BrokenAngel, I did read every single post in every thread you’ve posted. I know you’re hurting right now but it might soften your heart if you realize most of us who take the time to respond have also taken the time to read as much as we can by and about the poster.
We already went over why some of us are of the opinion that your marriage isn’t real but that’s a different thing entirely from believing it’s fake. We’ll never get 100% consensus on what makes a marriage real because we all have our own standards of what constitutes a real marriage. In my case, monogamy is a must and there’s no negotiating that. But there are people who don’t have the same belief so it’s really just a matter of opinion. I maintain that no one was trying to insult you and no one said it was a fake marriage where, for example, 2 people get married to get health insurance or a green card or to hide money from the IRS, a marriage not founded on love and not for the purpose of love or intending to spend the rest of their lives together.
Anyway, I again suggest you check out the other forums because your fellow posters in the Just Found Out forum are Betrayed partners who have not yet decided whether to reconcile or separate. You can really get a feel for things around here by looking back in some of the forums for the threads that got thousands of comments. We sometimes have a Betrayed partner who posts every single day for months and once the paralyzing pain of the betrayal begins to be less paralyzing (a wordster I am not), they move on to the General, Divorce or Reconciliation forum.
I don’t often even read in this forum because it’s still very difficult for me and I have to be in the right mood to come here. Some posters never read in this forum because they can’t handle it. Each forum has its own purpose and its own flavor and sometimes, its own set of dedicated posters.
If you look at the info on our individual posts, it shows when we joined Surviving Infidelity. I still feel like a newbie but I’m probably one of the old timers by now although there are many who have been here for as long as this website has existed. We are a very opinionated group, we’re all caring people and we’re all willing to help when and where we can.. And for the most part, few of us ever completely leave because it just becomes part of us. When I first came, I remember someone telling me "Welcome to the Club you never wanted to join but will never want to leave because where else can you get 50,000 new friends this quick?" Our numbers continue to grow and quite frankly, I think you’d be doing yourself a disservice by leaving. Surely out of 80,000 members you’ll find a few you can truly talk to.
Here’s another thought for you: Never in the history of mankind has anyone found a place where 100% of the people agreed with them or gave them the same exact opinion. As the poster, we leave it to you to be discerning and let the comments that resonate with you help guide you and put the others in the back of your mind for possible future consideration. Believe me, you can scold us all day long but every single one of us has walked through fire and it won't change what any of us believes. Nor will it change what we're brave enough and kind enough to share on an anonymous forum where we just want to help others who have suffered a trauma as awful as the betrayal of infidelity. To be clear, none of us makes any money from any of this, we give freely and with open hearts. Even if you decide you don't like us, I do hope you'll keep that in the back of your mind and know that you can come back any time and we'll be here for you. Anytime.
So I will leave you to your mission and wish you well. I do find it ironic that you're threatening to leave us because you don't like the opinions of a few and yet you refuse to entertain the notion of leaving the man who has exposed you to disease, financial ruin and told you straight out that he might cheat again.
We’re not saying leaving is your only choice but we are saying you must keep it on the table and consider all your options and their consequences.

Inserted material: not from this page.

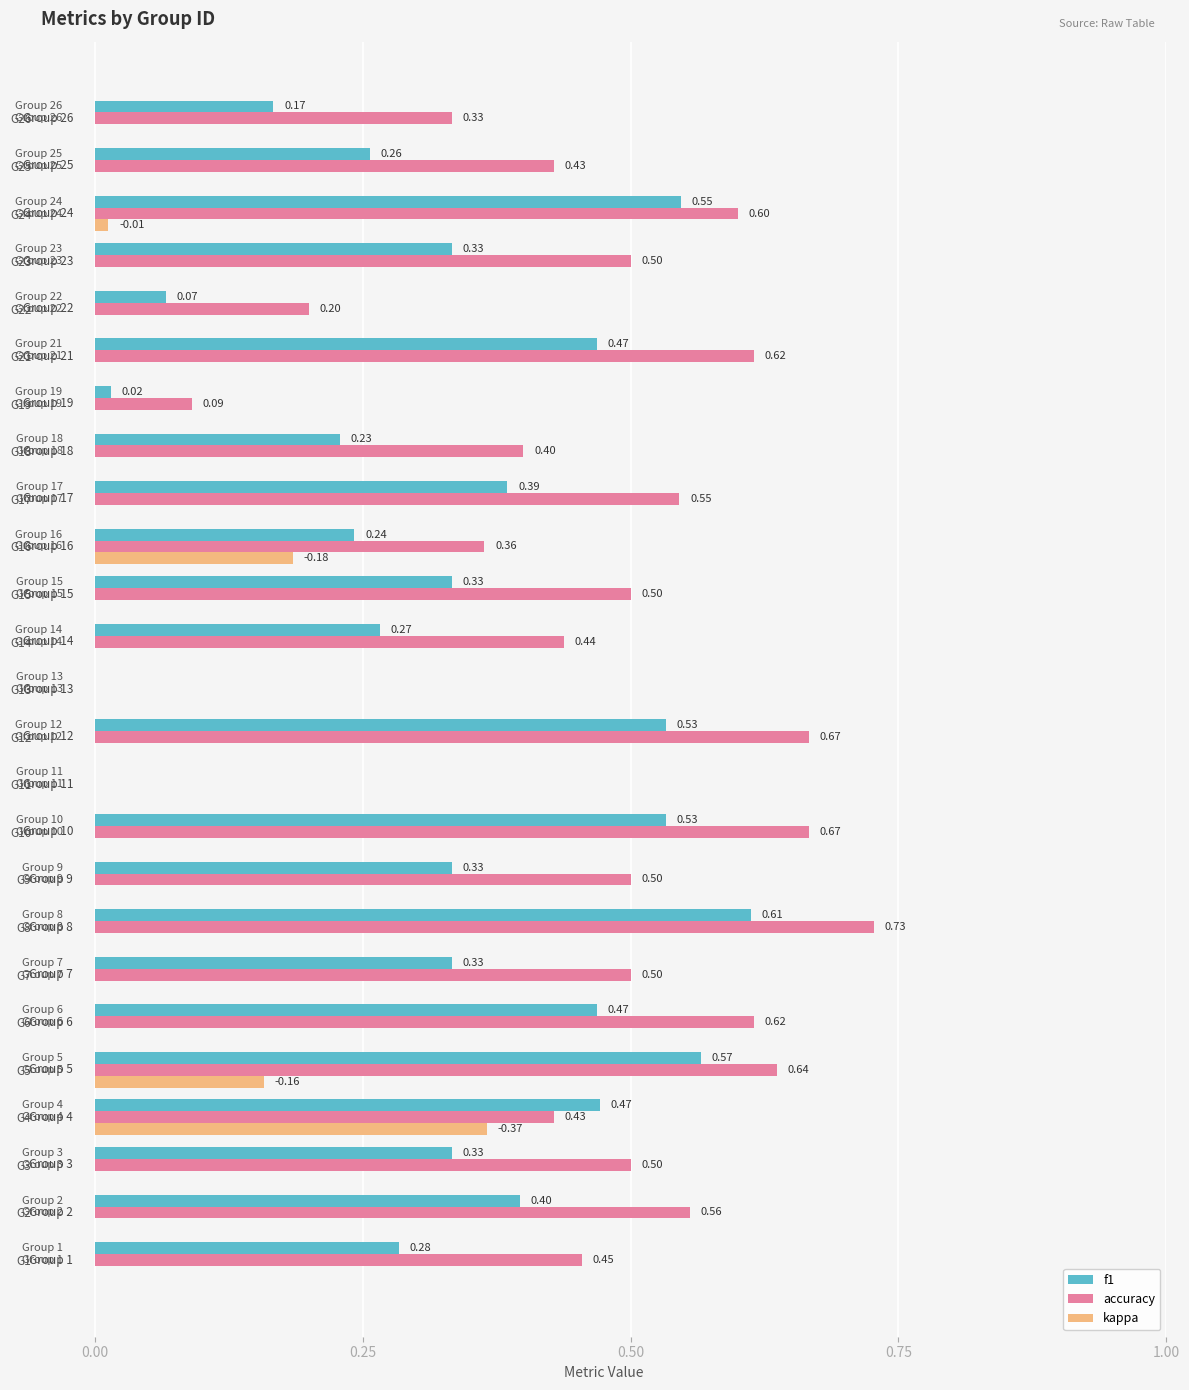

What is the sum of all accuracy values?

11.3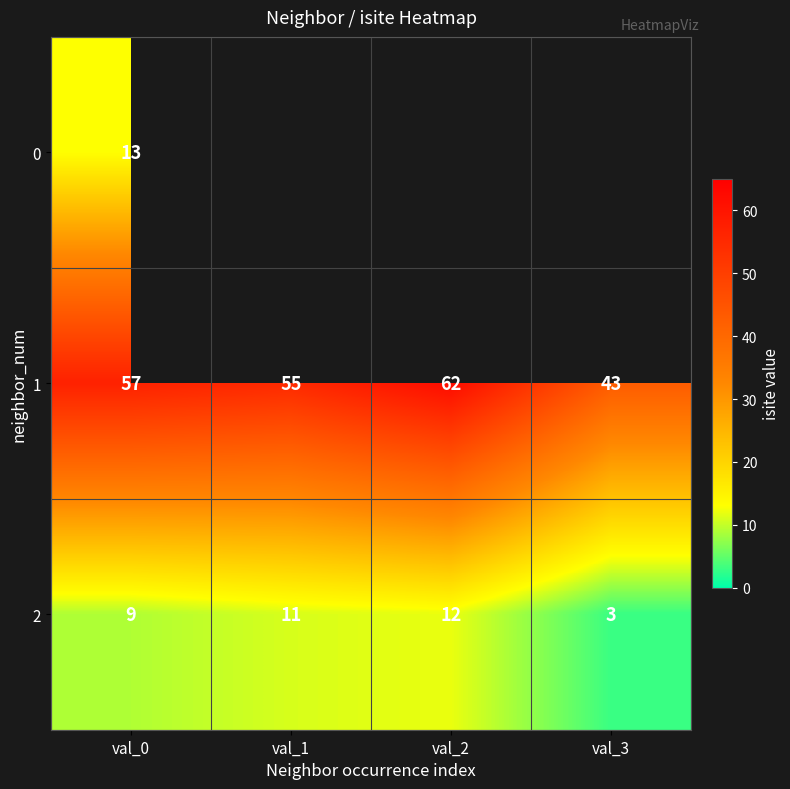

Rank the series at val_0 from lowest to highest value.

2, 0, 1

Are you prepared if it does happen again? Do you know your legal rights and what would likely happen to custody of your children? Around here we have a saying that Knowledge is Power. Well, I guess it’s a saying in other places, too but I digress. The point is, we always encourage a Betrayed person to learn all their options so they’re prepared in case they need to make a decision during an emotionally wrenching moment. We all hope it won’t happen to you but we all wish we’d been prepared when it happened to us so we might harp on it. So please stick around and please read in the other forums. There’s so much to learn and to ponder and sometimes some of us get into philosophical discussions (my personal favorite) and there are some very, very talented writers among us as well as the artistic type, the analytical type (bummer, that’s me but in the end, it served me well so I should be grateful but I wish I was more artistic and a better writer) etc. and every type imaginable. And there are many people here who have made lifetime friendships with other posters. There are even in-person get togethers now and then. They sometimes share pictures and you can just sense the joy and friendship they felt. I so wish I could attend one of them. We even have a Christmas card exchange (we remain anonymous and it’s totally voluntary).
In closing, please don’t refer to other posters as miserable losers or other disparaging language. If you don’t like someone’s opinion, consider that they might have been having a bad day or chose the wrong words to express what they’re saying or whatever and scroll on by. Or, of course, you might consider the option that they are correct and if you disagree, perhaps you could make a case for why.. Because, in addition to our other wonderful group qualities, we’re an open-minded lot and quite willing to entertain the idea that we’ve got it wrong.